Daniel Marlos with his grandmother and the pirohi ladies at the Ukranian church in Youngstown, Ohio, sometime back in the 1940's.

Daniel is now an expert in the art of preparing pirohi and it takes him nearly no time to whip up a batch of succulent doughy goodness. When I arrived, he had already made the filling, a mix of cheddar cheese and mashed potatoes, and it was my job to shape them into balls while he prepared the dough.

Balls of goodness!

While the dough was in the fridge chilling, we ate sauerkraut soup made with his grandmother’s recipe. It was sour and delicious, and after draining our bowls, Daniel rolled out the dough and cut circles with the rim of a martini glass. It’s the perfect size.

Daniel making pirohi at his home, AKA Mt. Washington Slavic Bakery.

Daniel makes pirohis without looking at a recipe, and he makes it look so effortless. I have never tried to make them at home, because I fear they will take me all day to make and then they might be tough because I am an absolute novice at pirohi making. I also know that Daniel is always game to make a batch of these delectable Eastern European treats. With our busy lives and schedules, it’s amazing to make the time to spend a few hours on a Saturday morning making and eating an incredible food.

Scarecrow in the garden.

The only downside to eating pirohis is that they are so delicious I always eat too many and then I really want to take a nap. Instead of sitting on the porch and watching the shadows fall across the garden, we took a tour of the vegetation and tried to find more things to eat. Presiding over the vegetable beds is a scarecrow that looks exactly like Daniel. This is what guards the garden while he is at work and keeps the crows and squirrels in line and scared.

Radishes from the garden.

Daniel’s garden is not only a source of delicious tastes, smells, and sights, but it’s an integral part of his work as an artist.
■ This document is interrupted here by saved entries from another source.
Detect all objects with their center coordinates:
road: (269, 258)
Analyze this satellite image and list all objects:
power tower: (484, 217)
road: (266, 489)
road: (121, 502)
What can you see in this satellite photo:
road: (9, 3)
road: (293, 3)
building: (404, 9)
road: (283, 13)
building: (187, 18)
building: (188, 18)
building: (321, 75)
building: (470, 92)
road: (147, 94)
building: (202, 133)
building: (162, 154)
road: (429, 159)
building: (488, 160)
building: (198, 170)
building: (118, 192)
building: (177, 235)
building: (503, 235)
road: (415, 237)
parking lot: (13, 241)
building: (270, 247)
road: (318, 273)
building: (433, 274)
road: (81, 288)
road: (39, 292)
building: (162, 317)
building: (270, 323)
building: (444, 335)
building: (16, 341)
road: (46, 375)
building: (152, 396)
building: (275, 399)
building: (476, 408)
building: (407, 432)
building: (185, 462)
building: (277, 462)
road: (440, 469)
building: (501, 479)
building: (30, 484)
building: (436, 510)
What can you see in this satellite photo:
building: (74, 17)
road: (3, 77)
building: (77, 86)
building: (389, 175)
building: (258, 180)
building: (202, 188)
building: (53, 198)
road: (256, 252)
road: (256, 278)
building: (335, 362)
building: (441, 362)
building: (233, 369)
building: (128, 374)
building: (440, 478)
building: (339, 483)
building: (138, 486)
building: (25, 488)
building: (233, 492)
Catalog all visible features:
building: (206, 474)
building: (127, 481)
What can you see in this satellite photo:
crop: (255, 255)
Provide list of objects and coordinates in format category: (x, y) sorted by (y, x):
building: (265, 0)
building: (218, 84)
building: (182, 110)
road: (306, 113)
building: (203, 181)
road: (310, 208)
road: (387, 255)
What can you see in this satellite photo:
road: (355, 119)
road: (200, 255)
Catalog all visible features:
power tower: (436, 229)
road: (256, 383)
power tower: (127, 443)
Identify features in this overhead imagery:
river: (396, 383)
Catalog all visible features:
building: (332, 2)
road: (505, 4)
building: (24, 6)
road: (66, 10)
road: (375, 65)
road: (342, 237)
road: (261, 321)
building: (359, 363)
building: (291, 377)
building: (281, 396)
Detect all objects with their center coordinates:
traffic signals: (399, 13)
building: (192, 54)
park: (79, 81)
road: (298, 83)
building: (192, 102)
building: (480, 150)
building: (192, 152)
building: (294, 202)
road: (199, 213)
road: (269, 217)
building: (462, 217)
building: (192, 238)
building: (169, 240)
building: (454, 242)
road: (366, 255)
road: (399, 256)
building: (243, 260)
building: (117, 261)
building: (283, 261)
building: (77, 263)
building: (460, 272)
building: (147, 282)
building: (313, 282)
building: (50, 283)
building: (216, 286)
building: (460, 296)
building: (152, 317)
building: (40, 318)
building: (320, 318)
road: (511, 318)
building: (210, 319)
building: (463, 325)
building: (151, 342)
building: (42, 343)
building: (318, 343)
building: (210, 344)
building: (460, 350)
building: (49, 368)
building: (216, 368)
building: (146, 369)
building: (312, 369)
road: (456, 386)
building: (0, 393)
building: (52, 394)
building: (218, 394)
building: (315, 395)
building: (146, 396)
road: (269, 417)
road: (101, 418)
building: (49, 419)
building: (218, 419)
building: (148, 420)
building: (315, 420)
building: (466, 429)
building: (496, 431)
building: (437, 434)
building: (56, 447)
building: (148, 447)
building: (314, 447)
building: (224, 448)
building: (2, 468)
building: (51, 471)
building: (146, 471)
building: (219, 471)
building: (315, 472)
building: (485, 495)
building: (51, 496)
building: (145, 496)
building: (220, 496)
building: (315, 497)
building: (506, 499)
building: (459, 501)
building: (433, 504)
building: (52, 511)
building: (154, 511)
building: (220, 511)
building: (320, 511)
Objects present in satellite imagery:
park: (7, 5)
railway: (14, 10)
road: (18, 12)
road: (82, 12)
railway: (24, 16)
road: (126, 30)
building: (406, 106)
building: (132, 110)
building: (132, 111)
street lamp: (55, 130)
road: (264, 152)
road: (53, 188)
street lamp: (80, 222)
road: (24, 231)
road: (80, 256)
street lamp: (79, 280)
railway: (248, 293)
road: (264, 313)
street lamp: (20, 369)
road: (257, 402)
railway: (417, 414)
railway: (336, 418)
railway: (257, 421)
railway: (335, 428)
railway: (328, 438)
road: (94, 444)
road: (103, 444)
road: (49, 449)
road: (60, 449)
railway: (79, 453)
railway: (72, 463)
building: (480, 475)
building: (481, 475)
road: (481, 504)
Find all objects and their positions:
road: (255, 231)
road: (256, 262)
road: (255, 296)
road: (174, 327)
He has made photographs of and in his garden, he has produced beautiful ikebana still lives of vegetables, and he makes cyanotypes of his foliage, much in the style of Anna Atkins, that he then sews into seasonal quilts that describe his plants.

Winter foliage cyanotypes made in Daniel's garden are stitched into "My Delightful Garden- Winter" quilt.

"My Delightful Garden- Spring"

Of course we had to stuff some fresh radishes into our mouths and then go back inside where we ate more pirohi until we felt absolutely full. Two dozen pirohis is a lot to eat between two people! Then I asked Daniel to take my photograph for this blog, since I needed a decent new one. Being that I had pulled a muscle, I was wearing an elastic bandage around my calf. Daniel is great at making me look my best, even when I’m injured.

Daniel on the porch.

Our time in the house and garden at a close, I waved goodbye to Daniel and took off down the hill, hoping I’d wake up out of my food coma soon. Thanks, Daniel, for a great afternoon!


  1. I think that picture with the pirohi ladies is from the 1960′s

    Reply

  2. Lorrie Dieckmann says:

    Dan, I want your recipe for the sauerkraut soup and the sauerkraut pirohi – please!